Depresja z powodu przepracowania

W tym wypadku depresję często poprzedza stan wypalenia zawodowego, który objawia się: utratą pierwotnego entuzjazmu do pracy, poczuciem zmęczenia, odczuwaniem większej irytacji w kontakcie z osobami, z którymi się pracuje, przyjęcie pewnej cynicznej postawy wobec swoich klientów oraz na końcu – zwątpieniem we własne kompetencje. Jednym z powodów przepracowywania się jest postawa perfekcjonizmu, czyli dążenia do realizacji jakiegoś idealnego celu. Bierzemy na siebie zbyt wiele lub chcemy osiągnąć idealny efekt. Także wtedy, gdy w naszym życiu dzieje się zbyt dużo i zbyt szybko, możemy poczuć się przytłoczeni, zmęczeni i wypaleni. Nieumiejętność odmawiania, lęk przed niepewnością, poczucie wartości zależne od efektów naszej pracy, nieumiejętność odpoczywania, stałe porównywanie się z innymi – sprzyjają powstawaniu depresji na tle przepracowania. Potrzebujemy równowagi i pewnego rytmu w naszym życiu. Po wysiłku potrzebujemy odprężenia. Nasza biologia jest zakotwiczona w różnych rytmach, po wdechu następuje wydech, po skurczu – rozkurcz, po napięciu – odprężenie, po aktywności – sen. Przełączanie się między tymi różnymi fazami jest dla nas czymś naturalnym, wszystko w nas pulsuje i przechodzi od jednej fazy w drugą. Niebezpiecznie jest utknąć w jednej fazie. Przepracowując się tracimy łączność z ważnymi dla nas wartościami, zaniedbujemy swoje potrzeby, czujemy się sfrustrowani i osamotnieni, mierzymy się z poczuciem winy z powodu braku czasu dla bliskich.
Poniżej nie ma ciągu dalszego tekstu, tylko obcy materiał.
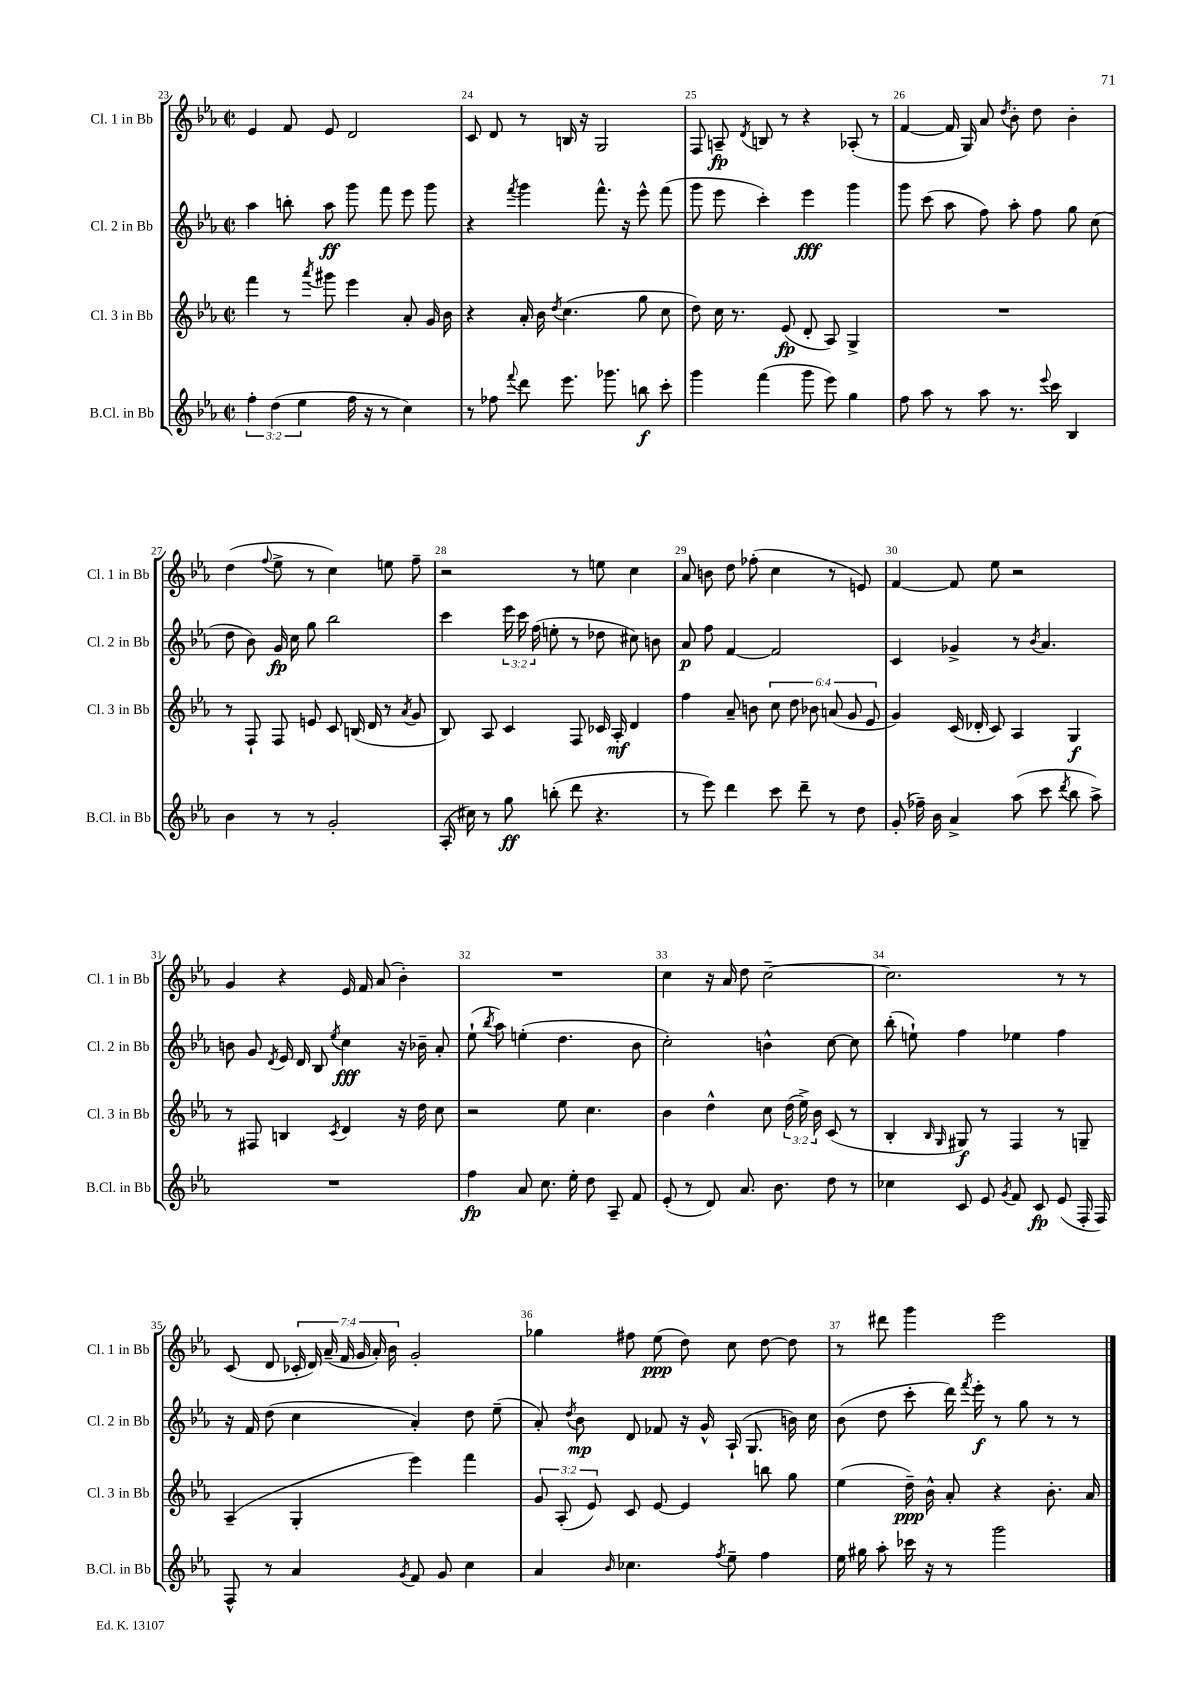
<<
\new StaffGroup <<
\new Staff = "s0" \with { instrumentName = "Cl. 1 in Bb" shortInstrumentName = "Cl. 1 in Bb" } {
    \clef treble \key ees \major \defaultTimeSignature \time 2/2 \override Staff.TupletNumber.text = #tuplet-number::calc-fraction-text
    \autoBeamOff ees'4 f'8 ees'8 d'2 |
    c'8 d'8 r8 b16 r16 g2 |
    f8 a8--\fp \acciaccatura { d'8 } b8 r8 r4 aes8-.( r8 |
    f'4~ f'16 g16) aes'8 \acciaccatura { d''8 } bes'8-. d''8 bes'4-. |
    d''4( \appoggiatura { f''8 } ees''8-> r8 c''4) e''8 f''8-- |
    r2 r8 e''8 c''4 |
    aes'8 b'8 d''8 fes''8-.( c''4 r8 e'8) |
    f'4~ f'8 ees''8 r2 |
    g'4 r4 ees'16 f'16 aes'8( bes'4-.) |
    R1 |
    c''4 r16 aes'16 d''8 c''2~-- |
    c''2. r8 r8 |
    c'8( d'8 \tuplet 7/4 { ces'16-. d'16) aes'16--( f'16 g'16 aes'16-.) bes'16 } g'2-. |
    ges''4 fis''8 ees''8\ppp( d''8) c''8 d''8~ d''8 |
    r8 dis'''8 g'''4 ees'''2 \bar "|." |
}
\new Staff = "s1" \with { instrumentName = "Cl. 2 in Bb" shortInstrumentName = "Cl. 2 in Bb" } {
    \clef treble \key ees \major \defaultTimeSignature \time 2/2 \override Staff.TupletNumber.text = #tuplet-number::calc-fraction-text
    \autoBeamOff aes''4 b''8-. aes''8\ff g'''8 f'''8 ees'''8 g'''8 |
    r4 \acciaccatura { f'''8 } g'''4 f'''8.-^ r16 ees'''8-^ f'''8( |
    g'''8 ees'''8 c'''4-.) ees'''4\fff g'''4 |
    g'''8 c'''8( aes''8 f''8) aes''8-. f''8 g''8 c''8( |
    d''8 bes'8) g'16\fp c''16 g''8 bes''2 |
    c'''4 \tuplet 3/2 { ees'''16 c'''16 f''16( } e''8-. r8 des''8 cis''8) b'8 |
    aes'8\p f''8 f'4~ f'2 |
    c'4 ges'4-> r8 \acciaccatura { bes'8 } aes'4. |
    b'8 g'8 \acciaccatura { d'8 } ees'16 d'16 bes8 \acciaccatura { ees''8 } c''4\fff r16 bes'16-- aes'8-. |
    ees''8-!( \acciaccatura { bes''8 } aes''8) e''4-.( d''4. bes'8 |
    c''2-.) b'4-^ c''8~ c''8 |
    bes''8-.( e''8-!) f''4 ees''4 f''4 |
    r16 f'16 d''8( c''4 aes'4-.) d''8 ees''8--( |
    aes'8-.) \acciaccatura { d''8 } bes'8\mp d'8 fes'8 r16 g'16-^ aes16-!( g8. b'16) c''16 |
    bes'8( d''8 c'''8-. d'''16) \acciaccatura { f'''8 } ees'''16-.\f r8 g''8 r8 r8 \bar "|." |
}
\new Staff = "s2" \with { instrumentName = "Cl. 3 in Bb" shortInstrumentName = "Cl. 3 in Bb" } {
    \clef treble \key ees \major \defaultTimeSignature \time 2/2 \override Staff.TupletNumber.text = #tuplet-number::calc-fraction-text
    \autoBeamOff f'''4 r8 \acciaccatura { aes'''8 } gis'''8 ees'''4 aes'8-. g'16 bes'16 |
    r4 aes'16-. bes'16 \acciaccatura { d''8 } c''4.( g''8 c''8 |
    d''8) c''16 r8. ees'8\fp( d'8-. aes8) g4-> |
    R1 |
    r8 f8-! f8 e'8 c'8 b16( d'16 r8 \acciaccatura { aes'8 } g'8 |
    bes8) aes8 c'4 f8 ces'16 aes16-.\mf d'4 |
    f''4 aes'8-- b'8 \tuplet 6/4 { c''8 d''8 bes'8 a'8( g'8 ees'8 } |
    g'4) c'16( des'16-. c'8) aes4 g4\f |
    r8 fis8 b4 \acciaccatura { c'8 } d'4 r16 d''16 c''8 |
    r2 ees''8 c''4. |
    bes'4 d''4-^ c''8 \tuplet 3/2 { d''16( ees''16->) bes'16 } c'8( r8 |
    bes4-. \grace { bes16 g16 } gis8\f) r8 f4 r8 g8-- |
    aes4--( g4-. ees'''4) f'''4 |
    \tuplet 3/2 { g'8 aes8-.( ees'8) } c'8 ees'8~ ees'4 b''8 g''8 |
    ees''4( d''16--\ppp) bes'16-^ aes'8-. r4 bes'8.-. aes'16 \bar "|." |
}
\new Staff = "s3" \with { instrumentName = "B.Cl. in Bb" shortInstrumentName = "B.Cl. in Bb" } {
    \clef treble \key ees \major \defaultTimeSignature \time 2/2 \override Staff.TupletNumber.text = #tuplet-number::calc-fraction-text
    \autoBeamOff \tuplet 3/2 { f''4-. d''4( ees''4 } f''16 r16 r8 c''4) |
    r8 fes''8 \appoggiatura { f'''8 } d'''8 ees'''8. ges'''8. b''8\f c'''8-. |
    g'''4 f'''4( g'''8 ees'''8) g''4 |
    f''8 aes''8 r8 aes''8 r8. \appoggiatura { ees'''8 } c'''16 bes4 |
    bes'4 r8 r8 g'2-. |
    aes16-.( cis''16) r8 g''8\ff b''8-.( d'''8 r4. |
    r8 ees'''8) d'''4 c'''8 d'''8-- r8 d''8 |
    g'8-.( fes''16--) bes'16 aes'4-> aes''8( c'''8 \acciaccatura { d'''8 } bes''8 aes''8->) |
    R1 |
    f''4\fp aes'8 c''8. ees''16-. d''8 aes8-- f'8 |
    ees'8-.( r8 d'8) aes'8. bes'8. d''8 r8 |
    ces''4 c'8 ees'8 \acciaccatura { g'8 } f'8 c'8\fp ees'8( f16-. f16) |
    f8-^ r8 aes'4 \acciaccatura { g'8 } f'8 g'8 c''4 |
    aes'4 \grace { bes'16 } ces''4. \acciaccatura { f''8 } ees''8-- f''4 |
    ees''16 gis''16 aes''8-. ces'''16 r16 r8 g'''2 \bar "|." |
}
>>
>>
\layout { \context { \Score currentBarNumber = #23 \override BarNumber.break-visibility = ##(#f #t #t) barNumberVisibility = #all-bar-numbers-visible } }
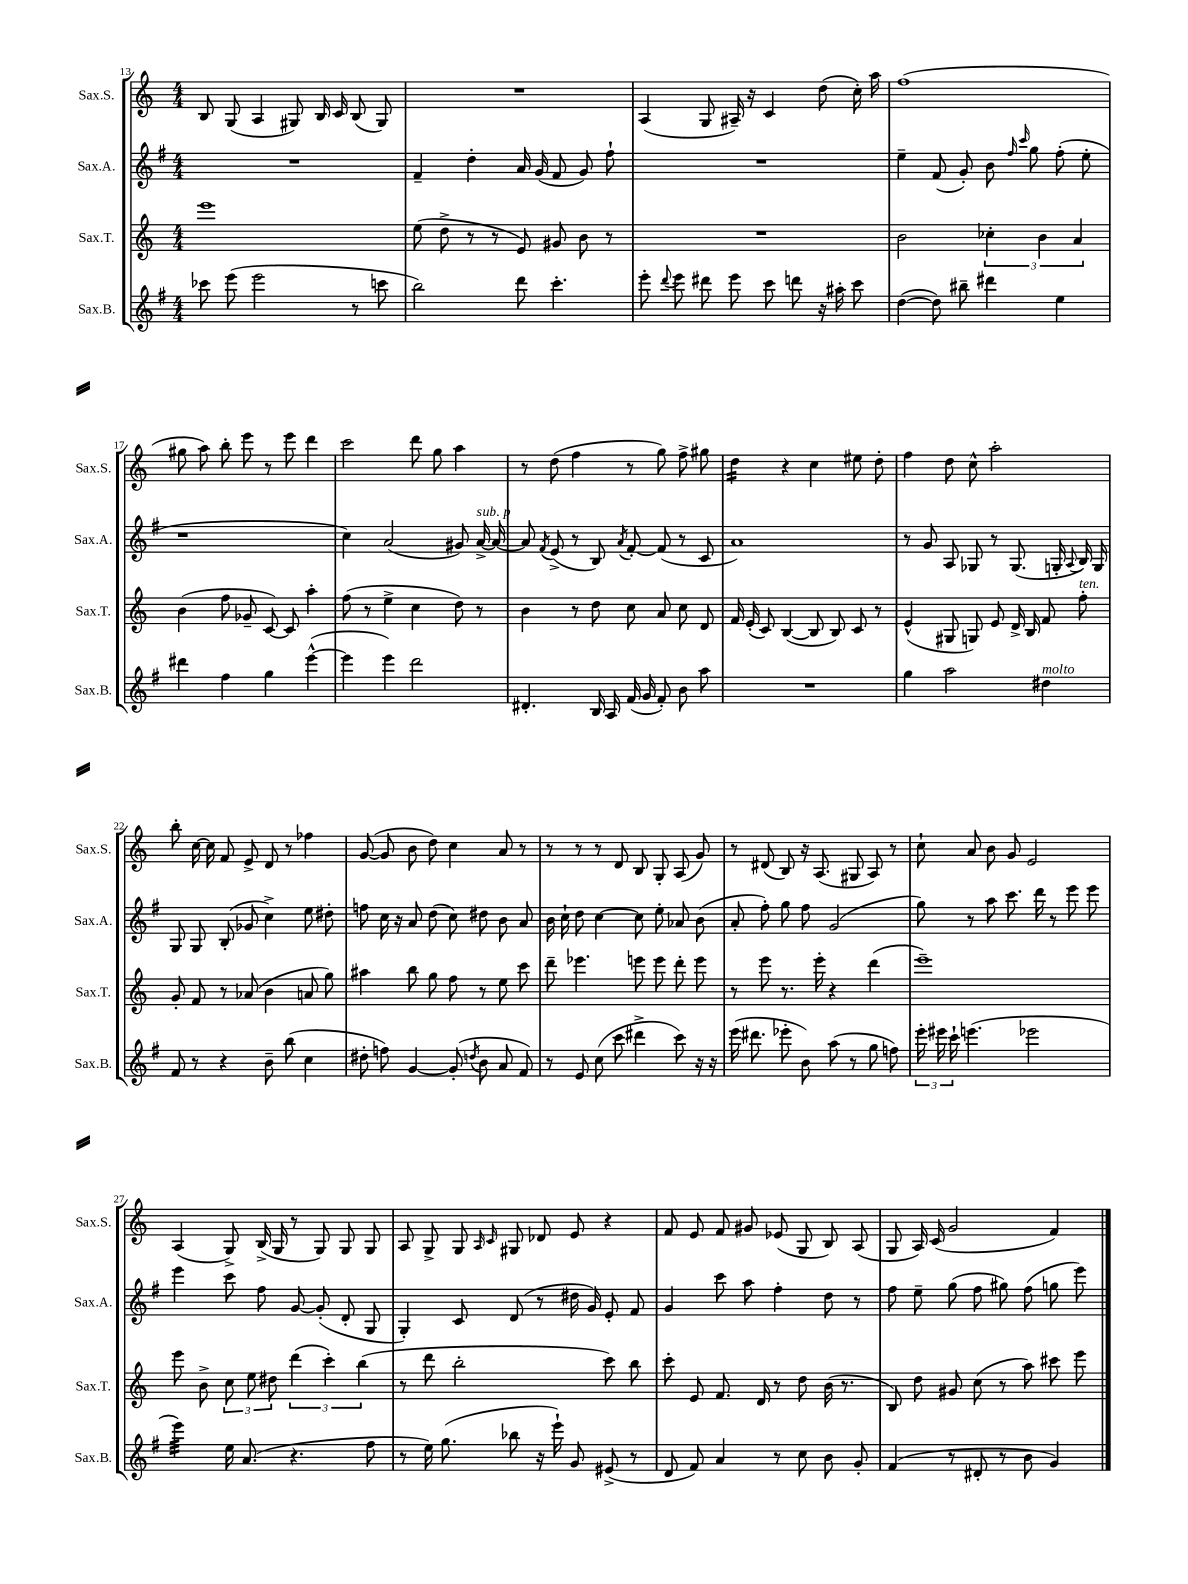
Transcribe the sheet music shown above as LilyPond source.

<<
\new StaffGroup <<
\new Staff = "s0" \with { instrumentName = "Sax.S." shortInstrumentName = "Sax.S." } {
    \clef treble \key c \major \numericTimeSignature \time 4/4
    \autoBeamOff b8 g8( a4 gis8) b16 c'16 b8( gis8) |
    R1 |
    a4( g8 ais16--) r16 c'4 d''8( c''16-.) a''16 |
    f''1( |
    gis''8 a''8) b''8-. e'''8 r8 e'''8 d'''4 |
    c'''2 d'''8 g''8 a''4 |
    r8 d''8( f''4 r8 g''8) f''8-> gis''8 |
    d''4:16 r4 c''4 eis''8 d''8-. |
    f''4 d''8 c''8-^ a''2-. |
    b''8-. c''16~ c''16 f'8 e'8-> d'8 r8 fes''4 |
    g'8~( g'8 b'8 d''8) c''4 a'8 r8 |
    r8 r8 r8 d'8 b8 g8-. a8( g'8) |
    r8 dis'8( b8) r16 a8.( gis8 a8) r8 |
    c''8-! a'8 b'8 g'8 e'2 |
    a4( g8->) b16->( g16 r8 g8) g8 g8 |
    a8 g8-> g8 \grace { a16 c'16 } gis8 des'8 e'8 r4 |
    f'8 e'8 f'8 gis'8 ees'8( g8 b8) a8( |
    g8 a16) c'16( g'2 f'4) \bar "|." |
}
\new Staff = "s1" \with { instrumentName = "Sax.A." shortInstrumentName = "Sax.A." } {
    \clef treble \key g \major \numericTimeSignature \time 4/4
    \autoBeamOff R1 |
    fis'4-- d''4-. a'16 g'16( fis'8 g'8) fis''8-! |
    R1 |
    e''4-- fis'8( g'8-.) b'8 \grace { fis''16 c'''16 } g''8 fis''8-.( e''8-. |
    r1 |
    c''4) a'2( gis'8) a'16~->^\markup { \italic "sub. p" } a'16~ |
    a'8 \acciaccatura { fis'8 } e'8->( r8 b8) \acciaccatura { a'8 } fis'8~-. fis'8( r8 c'8 |
    a'1) |
    r8 g'8 a8 ges8 r8 ges8.( g16-. \appoggiatura { a8 } b16) g16 |
    g8 g8 b8-.( ges'8 c''4->) e''8 dis''8-. |
    f''8 c''16 r16 a'8 d''8( c''8) dis''8 b'8 a'8 |
    b'16 c''16-! d''8 c''4~ c''8 e''8-. aes'8 b'8( |
    a'8-. fis''8-.) g''8 fis''8 g'2( |
    g''8) r8 a''8 c'''8. d'''16 r8 e'''8 e'''8 |
    e'''4 c'''8 fis''8 g'8~ g'8-.( d'8-. g8 |
    g4-.) c'8 d'8( r8 dis''16 g'16) e'8-. fis'8 |
    g'4 c'''8 a''8 fis''4-. d''8 r8 |
    fis''8 e''8-- g''8( fis''8 gis''8) fis''8( g''8 e'''8) \bar "|." |
}
\new Staff = "s2" \with { instrumentName = "Sax.T." shortInstrumentName = "Sax.T." } {
    \clef treble \key c \major \numericTimeSignature \time 4/4
    \autoBeamOff e'''1 |
    e''8( d''8-> r8 r8 e'8) gis'8 b'8 r8 |
    R1 |
    b'2 \tuplet 3/2 { ces''4-. b'4 a'4 } |
    b'4( f''8 ges'8-- c'8~) c'8 a''4-. |
    f''8( r8 e''4-> c''4 d''8) r8 |
    b'4 r8 d''8 c''8 a'8 c''8 d'8 |
    f'16 e'16-.( c'8) b4~( b8 b8) c'8 r8 |
    e'4-^( gis8 g8) e'8 d'16-> b16 f'8 f''8-.^\markup { \italic "ten." } |
    g'8-. f'8 r8 aes'8( b'4 a'8 g''8) |
    ais''4 b''8 g''8 f''8 r8 e''8 c'''8 |
    d'''8-- ees'''4. e'''8 e'''8 d'''8-. e'''8 |
    r8 e'''8 r8. e'''16-. r4 d'''4( |
    e'''1--) |
    e'''8 b'8-> \tuplet 3/2 { c''8 e''8 dis''8 } \tuplet 3/2 { d'''4( c'''4-.) b''4( } |
    r8 d'''8 b''2-. c'''8) b''8 |
    c'''8-. e'8 f'8. d'16 r8 d''8 b'16( r8. |
    b8) d''8 gis'8 c''8( r8 a''8) cis'''8 e'''8 \bar "|." |
}
\new Staff = "s3" \with { instrumentName = "Sax.B." shortInstrumentName = "Sax.B." } {
    \clef treble \key g \major \numericTimeSignature \time 4/4
    \autoBeamOff ces'''8 e'''8( e'''2 r8 c'''8 |
    b''2) d'''8 c'''4.-. |
    e'''8-. \appoggiatura { d'''8 } e'''8 dis'''8 e'''8 c'''8 d'''8 r16 ais''16-. c'''8 |
    d''4~( d''8) bis''8-- dis'''4 e''4 |
    dis'''4 fis''4 g''4 e'''4~-^( |
    e'''4 e'''4) d'''2 |
    dis'4.-. b16 a16 fis'16( g'16 fis'8-.) b'8 a''8 |
    R1 |
    g''4 a''2 dis''4^\markup { \italic "molto" } |
    fis'8 r8 r4 b'8-- b''8( c''4 |
    dis''8-. f''8) g'4~ g'8-.( \acciaccatura { d''8 } b'8 a'8 fis'8) |
    r8 e'8 c''8( c'''8 dis'''4-> c'''8) r16 r16 |
    e'''16( dis'''8. ees'''8-. b'8) a''8( r8 g''8 f''8) |
    \tuplet 3/2 { e'''16-. eis'''16 c'''16-! } e'''4.( ees'''2 |
    e'''4:32) e''16 a'8.( r4. fis''8 |
    r8 e''16) g''8.( bes''8 r16 e'''16-!) g'8 eis'8->( r8 |
    d'8 fis'8) a'4 r8 c''8 b'8 g'8-. |
    fis'4( r8 dis'8-. r8 b'8 g'4) \bar "|." |
}
>>
>>
\layout { \context { \Score currentBarNumber = #13 } }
Wiele osób narzeka na życie w kołowrotku, na brak czasu, na pośpiech. Tracimy sens będąc nieustannie w biegu. Stajemy się niewolnikiem własnego surowego i perfekcjonistycznego sumienia. Zawsze niezadowoleni z siebie, fiksujemy się na pracy czy licznych inicjatywach usiłując w ten sposób wykreować jakiś idealny obraz siebie. Usiłujemy pracą i osiągnięciami zasłużyć na akceptację, miłość, poczuć własną wartość. Wydaje nam się, że osiągniecie wyznaczonego celu uczyni nas zdolnymi znieść siebie samych i poczuć się nieco lepiej. Bardzo często rozczarowujemy się, gdy okazuje się, że cel który osiągnęliśmy wcale nie sprawił, że jesteśmy trwale szczęśliwi. Stopniowo nagradzająca wartość sukcesów traci swój smak. Duży i nowy dom cieszy przez chwilę, wymarzona praca z czasem powszednieje, nawet egzotyczne wakacje potrafią już męczyć, a w tle kotłuje się myśl, czy to wszystko było warte czasu i wysiłku, zaniedbywania siebie i bliskich.

Żeby odżyło nasze serce potrzebujemy więc więzi z innymi ludźmi, odniesienia do wartości a także witalności płynącej z równowagi między pracą a odpoczynkiem, wysiłkiem a odprężeniem.